▸ **DIRECTIONS**
Could you transcribe the material below exactly, without leaving out a single line?

▸ **MATERIAL PROVIDED**
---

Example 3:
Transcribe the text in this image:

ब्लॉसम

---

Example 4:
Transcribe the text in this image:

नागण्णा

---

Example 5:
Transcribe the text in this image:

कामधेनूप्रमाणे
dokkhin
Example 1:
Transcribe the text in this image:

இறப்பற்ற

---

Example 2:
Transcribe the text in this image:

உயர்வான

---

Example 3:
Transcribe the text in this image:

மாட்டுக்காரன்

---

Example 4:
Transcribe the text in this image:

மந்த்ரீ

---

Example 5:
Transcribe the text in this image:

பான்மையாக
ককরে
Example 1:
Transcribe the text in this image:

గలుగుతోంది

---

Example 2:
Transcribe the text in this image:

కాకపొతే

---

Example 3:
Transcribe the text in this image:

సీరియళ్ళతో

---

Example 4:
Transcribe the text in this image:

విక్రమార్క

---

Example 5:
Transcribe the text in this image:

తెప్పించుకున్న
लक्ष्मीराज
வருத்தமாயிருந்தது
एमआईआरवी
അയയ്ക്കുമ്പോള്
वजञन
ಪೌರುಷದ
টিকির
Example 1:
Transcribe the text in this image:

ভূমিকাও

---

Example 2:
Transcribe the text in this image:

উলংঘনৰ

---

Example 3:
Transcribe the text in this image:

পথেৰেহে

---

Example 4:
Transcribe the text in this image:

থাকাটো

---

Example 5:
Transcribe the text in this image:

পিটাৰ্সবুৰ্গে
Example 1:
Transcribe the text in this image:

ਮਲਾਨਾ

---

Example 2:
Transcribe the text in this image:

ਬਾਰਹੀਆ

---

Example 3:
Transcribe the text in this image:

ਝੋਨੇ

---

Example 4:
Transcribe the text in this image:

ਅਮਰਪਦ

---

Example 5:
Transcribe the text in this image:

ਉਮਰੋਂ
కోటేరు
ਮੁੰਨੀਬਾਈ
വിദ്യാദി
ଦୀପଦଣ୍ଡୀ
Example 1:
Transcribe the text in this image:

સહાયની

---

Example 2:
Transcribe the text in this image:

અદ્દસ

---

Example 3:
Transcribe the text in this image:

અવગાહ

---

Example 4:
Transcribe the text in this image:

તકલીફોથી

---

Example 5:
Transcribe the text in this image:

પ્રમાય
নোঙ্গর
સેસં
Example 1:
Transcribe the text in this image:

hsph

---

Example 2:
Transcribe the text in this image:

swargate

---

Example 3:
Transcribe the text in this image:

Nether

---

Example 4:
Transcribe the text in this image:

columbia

▸ **SOLUTION FOR THIS TASK**
---

Example 3:
Transcribe the text in this image:

ब्लॉसम

---

Example 4:
Transcribe the text in this image:

नागण्णा

---

Example 5:
Transcribe the text in this image:

कामधेनूप्रमाणे
dokkhin
Example 1:
Transcribe the text in this image:

இறப்பற்ற

---

Example 2:
Transcribe the text in this image:

உயர்வான

---

Example 3:
Transcribe the text in this image:

மாட்டுக்காரன்

---

Example 4:
Transcribe the text in this image:

மந்த்ரீ

---

Example 5:
Transcribe the text in this image:

பான்மையாக
ককরে
Example 1:
Transcribe the text in this image:

గలుగుతోంది

---

Example 2:
Transcribe the text in this image:

కాకపొతే

---

Example 3:
Transcribe the text in this image:

సీరియళ్ళతో

---

Example 4:
Transcribe the text in this image:

విక్రమార్క

---

Example 5:
Transcribe the text in this image:

తెప్పించుకున్న
लक्ष्मीराज
வருத்தமாயிருந்தது
एमआईआरवी
അയയ്ക്കുമ്പോള്
वजञन
ಪೌರುಷದ
টিকির
Example 1:
Transcribe the text in this image:

ভূমিকাও

---

Example 2:
Transcribe the text in this image:

উলংঘনৰ

---

Example 3:
Transcribe the text in this image:

পথেৰেহে

---

Example 4:
Transcribe the text in this image:

থাকাটো

---

Example 5:
Transcribe the text in this image:

পিটাৰ্সবুৰ্গে
Example 1:
Transcribe the text in this image:

ਮਲਾਨਾ

---

Example 2:
Transcribe the text in this image:

ਬਾਰਹੀਆ

---

Example 3:
Transcribe the text in this image:

ਝੋਨੇ

---

Example 4:
Transcribe the text in this image:

ਅਮਰਪਦ

---

Example 5:
Transcribe the text in this image:

ਉਮਰੋਂ
కోటేరు
ਮੁੰਨੀਬਾਈ
വിദ്യാദി
ଦୀପଦଣ୍ଡୀ
Example 1:
Transcribe the text in this image:

સહાયની

---

Example 2:
Transcribe the text in this image:

અદ્દસ

---

Example 3:
Transcribe the text in this image:

અવગાહ

---

Example 4:
Transcribe the text in this image:

તકલીફોથી

---

Example 5:
Transcribe the text in this image:

પ્રમાય
নোঙ্গর
સેસં
Example 1:
Transcribe the text in this image:

hsph

---

Example 2:
Transcribe the text in this image:

swargate

---

Example 3:
Transcribe the text in this image:

Nether

---

Example 4:
Transcribe the text in this image:

columbia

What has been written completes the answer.